Researchers from the American Cancer Society (ACS) conclude that diets rich in the supply folic acid reduce the risk of colorectal cancer.  The finding contradicts recent speculation that consuming additional folate via food fortification or supplements could increase the risk of the disease.
For the current study, Victoria Stevens, PhD and her associates evaluated data from 43,512 men and 56,011 women enrolled in the Cancer Prevention Study II Nutrition Cohort. One thousand twenty-three participants were diagnosed with colorectal cancer from 1999 to 2007:  a period that followed the mandatory fortification of grain products with folic acid to prevent specific birth defects. 

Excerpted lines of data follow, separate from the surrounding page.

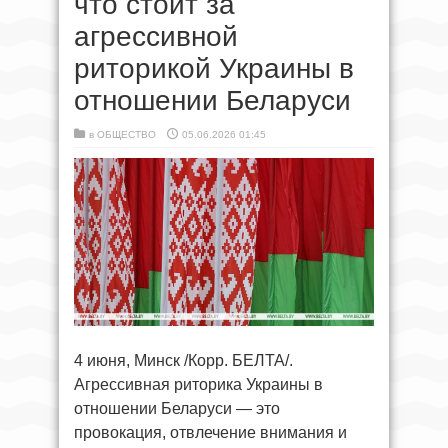
что стоит за
агрессивной
риторикой Украины в
отношении Беларуси
в
ОБЩЕСТВО
05.06.2026 01:45
4 июня, Минск /Корр. БЕЛТА/.
Агрессивная риторика Украины в
отношении Беларуси — это
провокация, отвлечение внимания и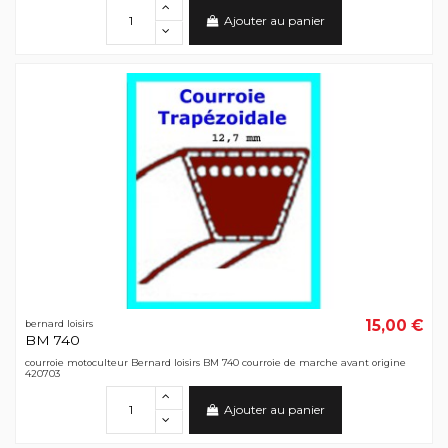
Ajouter au panier
15,00 €
bernard loisirs
BM 740
courroie motoculteur Bernard loisirs BM 740 courroie de marche avant origine
420703
Ajouter au panier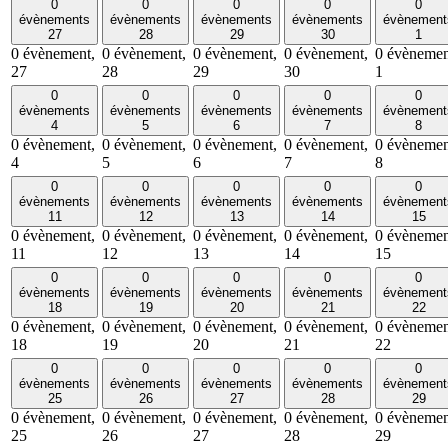
0
0
0
0
0
évènements
évènements
évènements
évènements
évènement
27
28
29
30
1
0 évènement,
0 évènement,
0 évènement,
0 évènement,
0 évènemen
27
28
29
30
1
0
0
0
0
0
évènements
évènements
évènements
évènements
évènement
4
5
6
7
8
0 évènement,
0 évènement,
0 évènement,
0 évènement,
0 évènemen
4
5
6
7
8
0
0
0
0
0
évènements
évènements
évènements
évènements
évènement
11
12
13
14
15
0 évènement,
0 évènement,
0 évènement,
0 évènement,
0 évènemen
11
12
13
14
15
0
0
0
0
0
évènements
évènements
évènements
évènements
évènement
18
19
20
21
22
0 évènement,
0 évènement,
0 évènement,
0 évènement,
0 évènemen
18
19
20
21
22
0
0
0
0
0
évènements
évènements
évènements
évènements
évènement
25
26
27
28
29
0 évènement,
0 évènement,
0 évènement,
0 évènement,
0 évènemen
25
26
27
28
29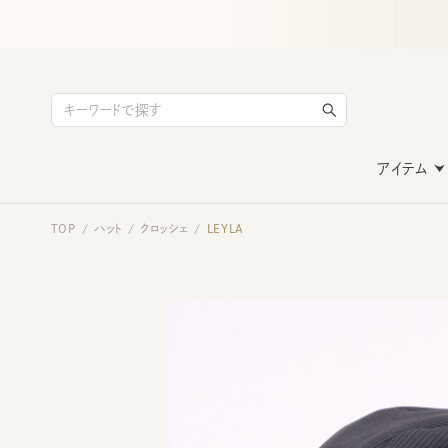
アイテム
TOP
ハット
クロッシェ
LEYLA
/
/
/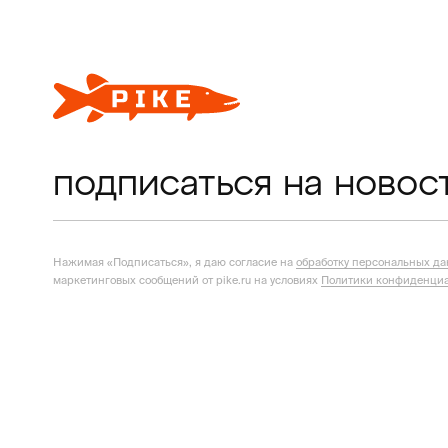
подписаться на новос
Нажимая «Подписаться», я даю согласие на
обработку персональных д
маркетинговых сообщений от pike.ru на условиях
Политики конфиденциа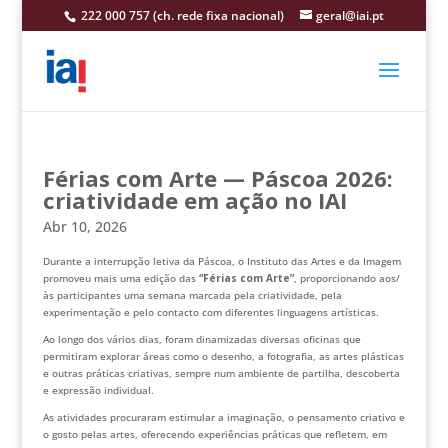
222 000 757 (ch. rede fixa nacional)
geral@iai.pt
Férias com Arte — Páscoa 2026:
criatividade em ação no IAI
Abr 10, 2026
Durante a interrupção letiva da Páscoa, o Instituto das Artes e da Imagem
promoveu mais uma edição das
“Férias com Arte”
, proporcionando aos/
às participantes uma semana marcada pela criatividade, pela
experimentação e pelo contacto com diferentes linguagens artísticas.
Ao longo dos vários dias, foram dinamizadas diversas oficinas que
permitiram explorar áreas como o desenho, a fotografia, as artes plásticas
e outras práticas criativas, sempre num ambiente de partilha, descoberta
e expressão individual.
As atividades procuraram estimular a imaginação, o pensamento criativo e
o gosto pelas artes, oferecendo experiências práticas que refletem, em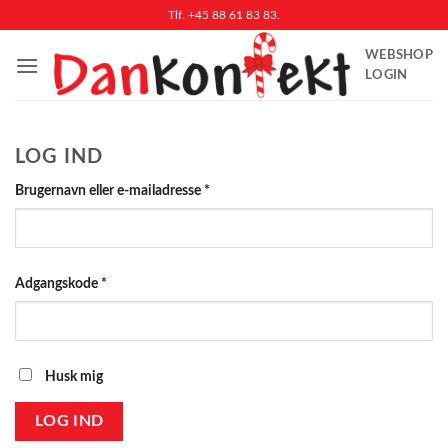
Fortsæt
Tlf. +45 88 61 83 83.
til
WEBSHOP
indhold
LOGIN
LOG IND
Påkrævet
Brugernavn eller e-mailadresse
*
Påkrævet
Adgangskode
*
Husk mig
LOG IND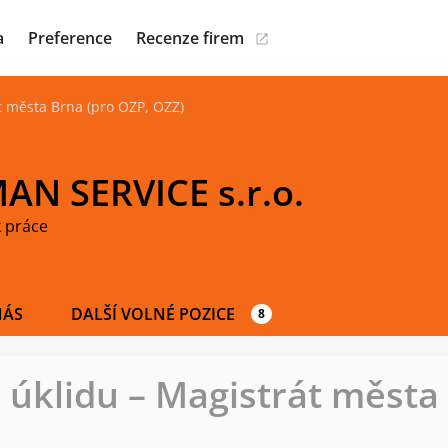
a
Preference
Recenze firem
t města Brna (pro OZP, OZZ)
AN SERVICE s.r.o.
 práce
NÁS
DALŠÍ VOLNÉ POZICE
8
 úklidu – Magistrát města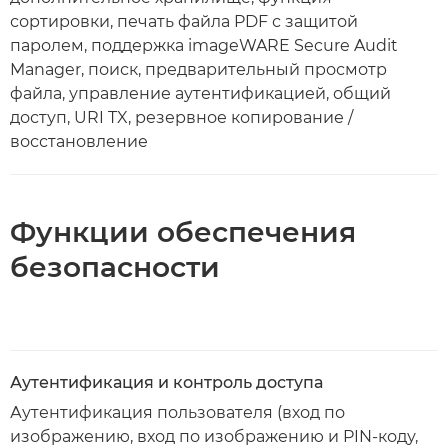
сортировки, печать файла PDF с защитой
паролем, поддержка imageWARE Secure Audit
Manager, поиск, предварительный просмотр
файла, управление аутентификацией, общий
доступ, URI TX, резервное копирование /
восстановление
Функции обеспечения
безопасности
Аутентификация и контроль доступа
Аутентификация пользователя (вход по
изображению, вход по изображению и PIN-коду,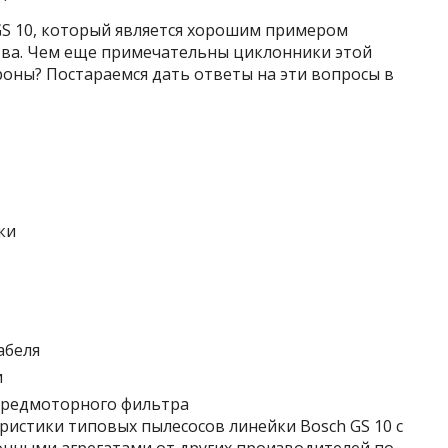
 GS 10, который является хорошим примером
тва. Чем еще примечательны циклонники этой
ороны? Постараемся дать ответы на эти вопросы в
ки
абеля
и
предмоторного фильтра
истики типовых пылесосов линейки Bosch GS 10 с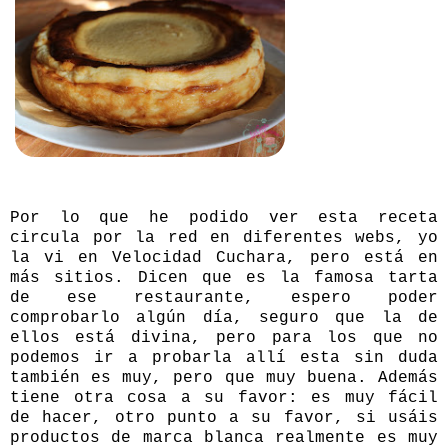
Por lo que he podido ver esta receta
circula por la red en diferentes webs, yo
la vi en
Velocidad Cuchara
, pero está en
más sitios. Dicen que es la famosa tarta
de ese restaurante, espero poder
comprobarlo algún día, seguro que la de
ellos está
divina
, pero para los que no
podemos ir a probarla allí esta sin duda
también es muy, pero que muy buena. Además
tiene otra cosa a su favor: es muy fácil
de hacer, otro punto a su favor, si usáis
productos de marca blanca realmente es muy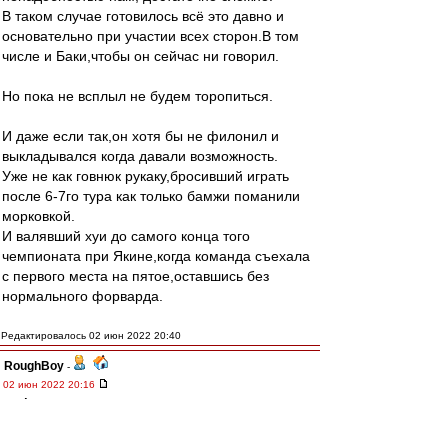
В таком случае готовилось всё это давно и
основательно при участии всех сторон.В том
числе и Баки,чтобы он сейчас ни говорил.
Но пока не всплыл не будем торопиться.
И даже если так,он хотя бы не филонил и
выкладывался когда давали возможность.
Уже не как говнюк рукаку,бросивший играть
после 6-7го тура как только бамжи поманили
морковкой.
И валявший хуи до самого конца того
чемпионата при Якине,когда команда съехала
с первого места на пятое,оставшись без
нормального форварда.
Редактировалось 02 июн 2022 20:40
RoughBoy
-
02 июн 2022 20:16
Σπάρτακος
,
Он тебе в ботинки что-ль нассал?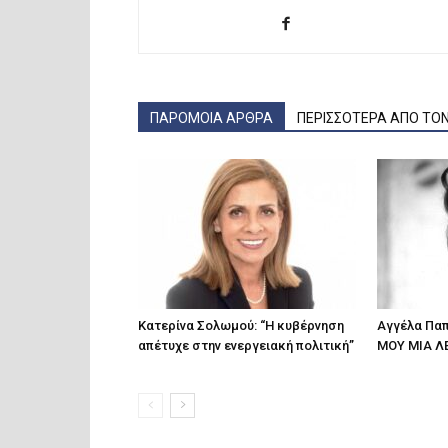
ΠΑΡΟΜΟΙΑ ΑΡΘΡΑ
ΠΕΡΙΣΣΟΤΕΡΑ ΑΠΟ ΤΟ
Κατερίνα Σολωμού: “Η κυβέρνηση
Αγγέλα Παπ
απέτυχε στην ενεργειακή πολιτική”
ΜΟΥ ΜΙΑ Λ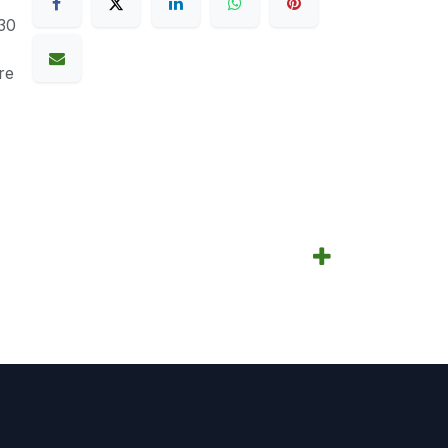
30
re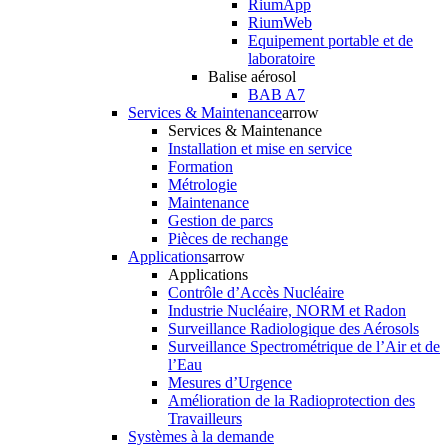
RiumApp
RiumWeb
Equipement portable et de
laboratoire
Balise aérosol
BAB A7
Services & Maintenance
arrow
Services & Maintenance
Installation et mise en service
Formation
Métrologie
Maintenance
Gestion de parcs
Pièces de rechange
Applications
arrow
Applications
Contrôle d’Accès Nucléaire
Industrie Nucléaire, NORM et Radon
Surveillance Radiologique des Aérosols
Surveillance Spectrométrique de l’Air et de
l’Eau
Mesures d’Urgence
Amélioration de la Radioprotection des
Travailleurs
Systèmes à la demande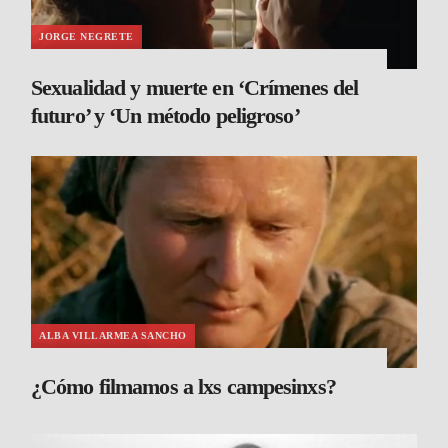
JORGE NEGRETE
Sexualidad y muerte en ‘Crímenes del
futuro’ y ‘Un método peligroso’
ALBA VILLARMEA SANCHO
¿Cómo filmamos a lxs campesinxs?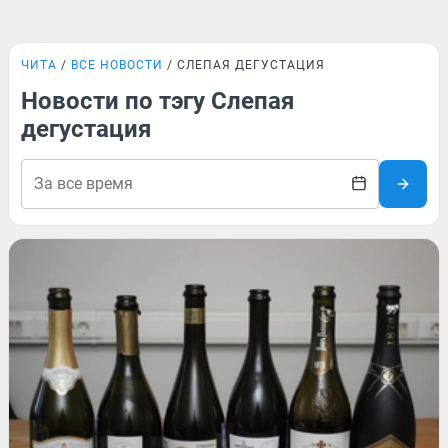
ЧИТА
ВСЕ НОВОСТИ
СЛЕПАЯ ДЕГУСТАЦИЯ
Новости по тэгу Слепая
дегустация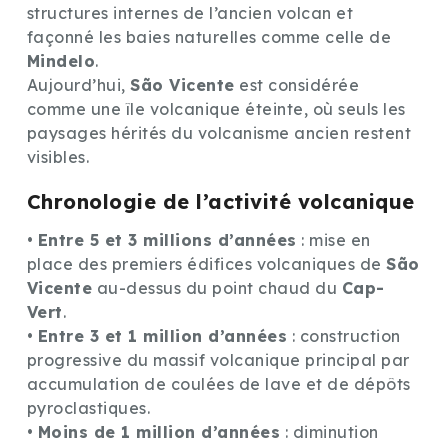
structures internes de l’ancien volcan et
façonné les baies naturelles comme celle de
Mindelo
.
Aujourd’hui,
São Vicente
est considérée
comme une île volcanique éteinte, où seuls les
paysages hérités du volcanisme ancien restent
visibles.
Chronologie de l’activité volcanique
•
Entre 5 et 3 millions d’années
: mise en
place des premiers édifices volcaniques de
São
Vicente
au-dessus du point chaud du
Cap-
Vert
.
•
Entre 3 et 1 million d’années
: construction
progressive du massif volcanique principal par
accumulation de coulées de lave et de dépôts
pyroclastiques.
•
Moins de 1 million d’années
: diminution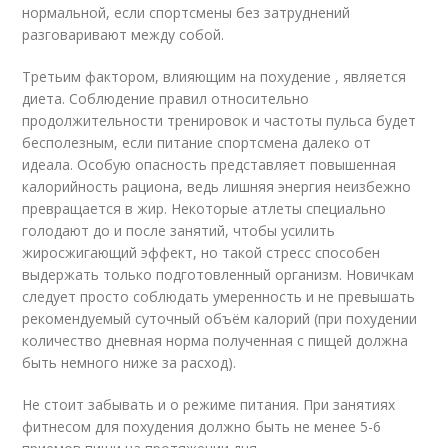
нормальной, если спортсмены без затруднений
разговаривают между собой.
Третьим фактором, влияющим на похудение , является
диета. Соблюдение правил относительно
продолжительности тренировок и частоты пульса будет
бесполезным, если питание спортсмена далеко от
идеала. Особую опасность представляет повышенная
калорийность рациона, ведь лишняя энергия неизбежно
превращается в жир. Некоторые атлеты специально
голодают до и после занятий, чтобы усилить
жиросжигающий эффект, но такой стресс способен
выдержать только подготовленный организм. Новичкам
следует просто соблюдать умеренность и не превышать
рекомендуемый суточный объём калорий (при похудении
количество дневная норма полученная с пищей должна
быть немного ниже за расход).
Не стоит забывать и о режиме питания. При занятиях
фитнесом для похудения должно быть не менее 5-6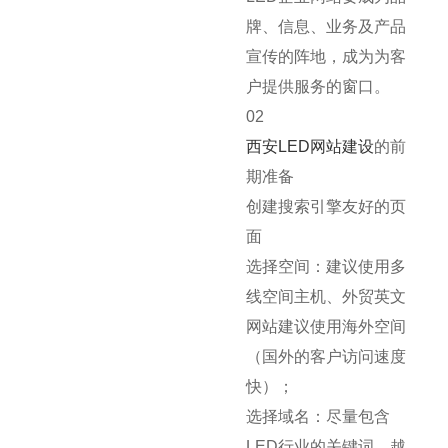
牌、信息、业务及产品
宣传的阵地，成为为客
户提供服务的窗口。
02
西安LED网站建设
的前
期准备
创建搜索引擎友好的页
面
选择空间：建议使用多
线空间主机、外贸英文
网站建议使用海外空间
（国外的客户访问速度
快）；
选择域名：尽量包含
LED行业的关键词、越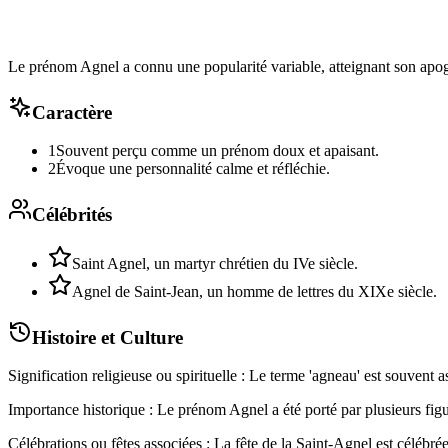
Le prénom Agnel a connu une popularité variable, atteignant son apo
Caractère
1
Souvent perçu comme un prénom doux et apaisant.
2
Évoque une personnalité calme et réfléchie.
Célébrités
Saint Agnel, un martyr chrétien du IVe siècle.
Agnel de Saint-Jean, un homme de lettres du XIXe siècle.
Histoire et Culture
Signification religieuse ou spirituelle : Le terme 'agneau' est souvent 
Importance historique : Le prénom Agnel a été porté par plusieurs figure
Célébrations ou fêtes associées : La fête de la Saint-Agnel est célébrée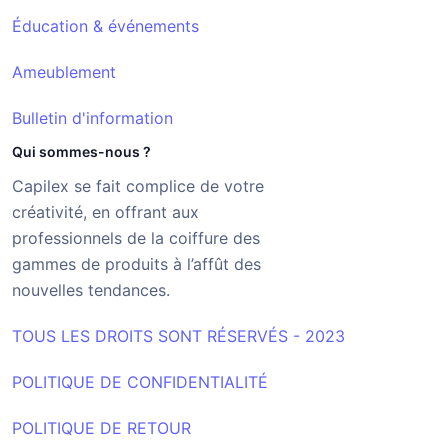
Éducation & événements
Ameublement
Bulletin d'information
Qui sommes-nous ?
Capilex se fait complice de votre
créativité, en offrant aux
professionnels de la coiffure des
gammes de produits à l’affût des
nouvelles tendances.
TOUS LES DROITS SONT RÉSERVÉS - 2023
POLITIQUE DE CONFIDENTIALITÉ
POLITIQUE DE RETOUR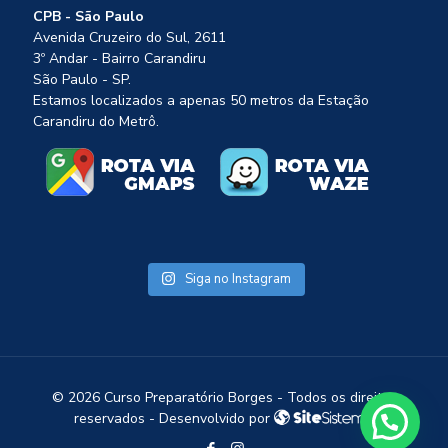
CPB - São Paulo
Avenida Cruzeiro do Sul, 2611
3º Andar - Bairro Carandiru
São Paulo - SP.
Estamos localizados a apenas 50 metros da Estação
Carandiru do Metrô.
Siga no Instagram
1
©
2026 Curso Preparatório Borges - Todos os direitos
reservados - Desenvolvido por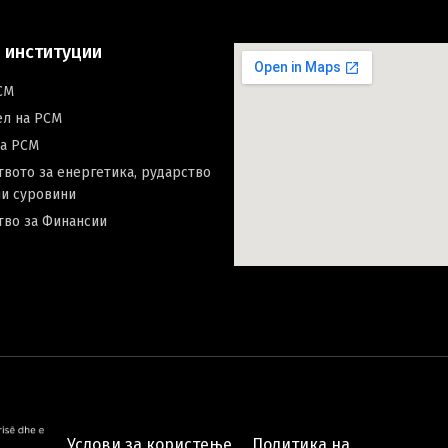
 институции
СМ
ел на РСМ
на РСМ
вото за енергетика, рударство
и суровини
тво за Финансии
Услови за користење
Политика на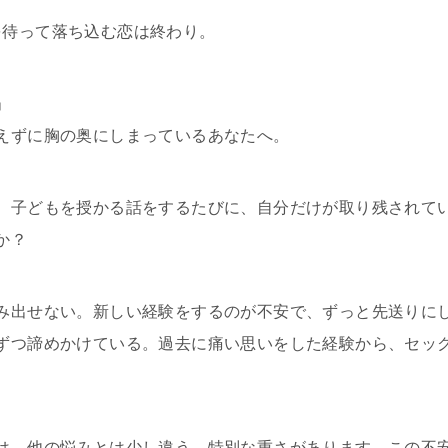
を待って落ち込む恋は終わり。
」
えずに胸の奥にしまっているあなたへ。
、子どもを授かる話をするたびに、自分だけが取り残されて
か？
み出せない。新しい経験をするのが不安で、ずっと先送りに
ずつ諦めかけている。過去に痛い思いをした経験から、セッ
は、他の悩みとは少し違う、特別な重さがあります。この不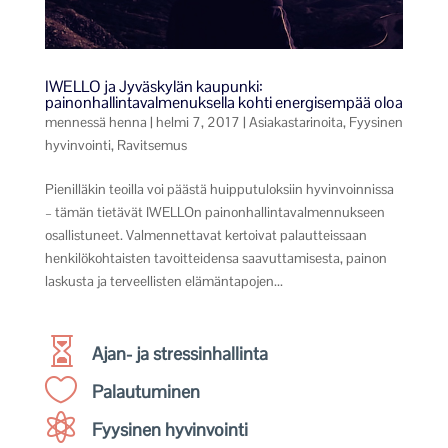
IWELLO ja Jyväskylän kaupunki:
painonhallintavalmenuksella kohti energisempää oloa
mennessä
henna
|
helmi 7, 2017
|
Asiakastarinoita
,
Fyysinen
hyvinvointi
,
Ravitsemus
Pienilläkin teoilla voi päästä huipputuloksiin hyvinvoinnissa
– tämän tietävät IWELLOn painonhallintavalmennukseen
osallistuneet. Valmennettavat kertoivat palautteissaan
henkilökohtaisten tavoitteidensa saavuttamisesta, painon
laskusta ja terveellisten elämäntapojen...

Ajan- ja stressinhallinta

Palautuminen

Fyysinen hyvinvointi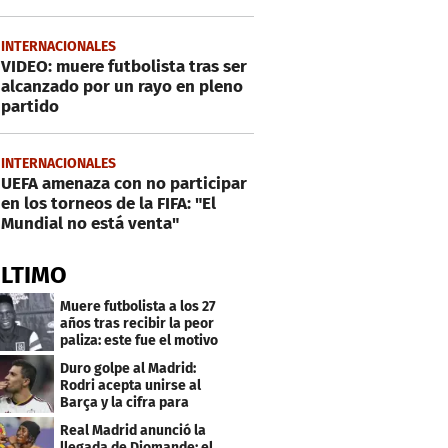
INTERNACIONALES
VIDEO: muere futbolista tras ser
alcanzado por un rayo en pleno
partido
INTERNACIONALES
UEFA amenaza con no participar
en los torneos de la FIFA: "El
Mundial no está venta"
ÚLTIMO
Muere futbolista a los 27
años tras recibir la peor
paliza: este fue el motivo
Duro golpe al Madrid:
Rodri acepta unirse al
Barça y la cifra para
cerrar su fichaje
Real Madrid anunció la
llegada de Diomande: el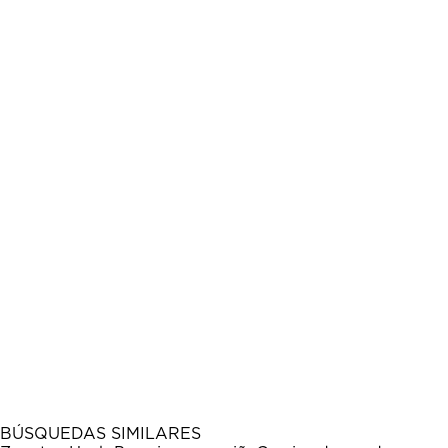
BÚSQUEDAS SIMILARES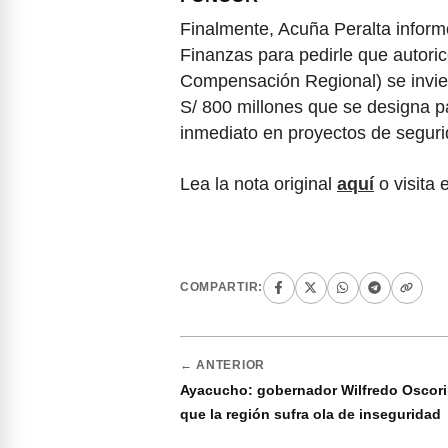
Finalmente, Acuña Peralta inform
Finanzas para pedirle que autor
Compensación Regional) se invier
S/ 800 millones que se designa pa
inmediato en proyectos de segur
Lea la nota original
aquí
o visita 
COMPARTIR:
← ANTERIOR
Ayacucho: gobernador Wilfredo Oscor
que la región sufra ola de inseguridad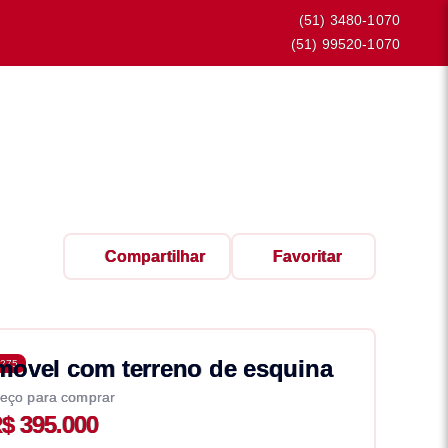
(51) 3480-1070
(51) 99520-1070
Compartilhar
Favoritar
movel com terreno de esquina
275
eço para comprar
$ 395.000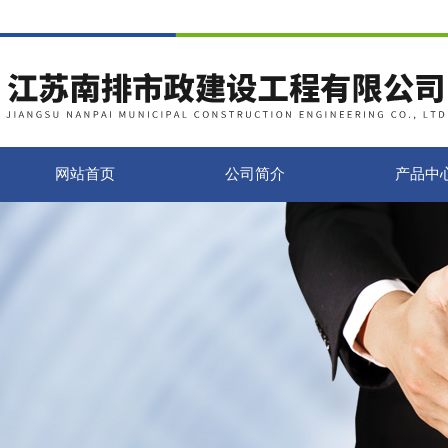
网站首页
公司简介
产品中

High intake of folate and folic acid was found to be associated with a 19 percent reduction in the risk of colorectal cancer compared to low intake.  The study is the first to examine the association of colorectal cancer risk with folate during a follow-up period that occurred entirely after the implementation of food fortification with folic acid in the United States.  "While folate fortification has been a public health success in reducing the risk of neural tube defects, the potential for an increase risk of cancer has been legitimate," stated Dr Stevens, the ACS strategic director of laboratory services. "Our study population included many participants who consumed these very high levels of folate and we found no increased risk of colorectal cancer in these individuals…”. The study is published in the July, 2011 issue of the journal Gastroenterology.